Experience also had helped Roberts get through the political endurance test of his confirmation hearings. He had previously faced the Senate Judiciary Committee. President George W. Bush nominated him in 2001 for a seat on the District of Columbia federal appellate court, but his nomination was never voted on by the Democratic-controlled Senate Judiciary Committee. He had proven his partisan bona fides when, in the legal battles over the Florida presidential
balloting in 2000, he played a role on the legal team defending candidate George W. Bush. And Bush and his top aides remembered him. Bush renominated him in 2003 and Roberts was confirmed by a voice vote in the Republican-controlled Senate.

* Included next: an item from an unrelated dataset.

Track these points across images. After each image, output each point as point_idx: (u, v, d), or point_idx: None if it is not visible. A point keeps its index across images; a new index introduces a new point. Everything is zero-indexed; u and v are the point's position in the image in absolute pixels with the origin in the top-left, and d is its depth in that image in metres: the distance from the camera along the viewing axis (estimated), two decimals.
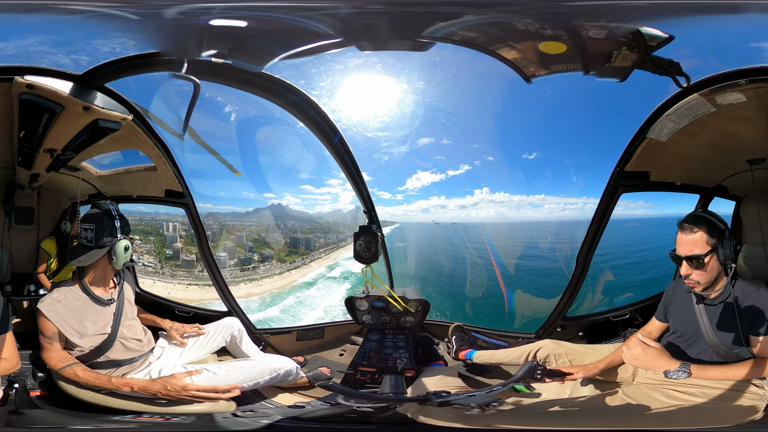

In his memoir, Decision Points, Bush described Roberts as a “genuine man with a gentle soul.” The president wrote: “I believed Roberts would be a natural leader. I didn’t worry about him drifting away from his principles over time. He described his philosophy of judicial modesty with a baseball analogy that stuck with me: ‘A good judge is like an umpire—and no umpire thinks he is the most important person on the field.’ ”6
Bush’s concern about a justice “drifting” from his principles stemmed, he wrote, from his father’s disappointment with the appointment of Justice David Souter who, in his second term, began to move to the Court’s left and remained there until his retirement in 2009.
Roberts was one of five finalists, and not the top choice of some of Bush’s staff. White House counsel Harriet Miers preferred Samuel Alito Jr., a judge on the U.S. Court of Appeals for the Third Circuit. Attorney General Alberto Gonzales and Vice President Dick Cheney wanted Michael Luttig, a judge on the U.S. Court of Appeals for the Fourth Circuit. In the end, however, the “tiebreaker” question, according to Bush, was who would be the most effective leader on the Court, and the answer was, he believed, Roberts.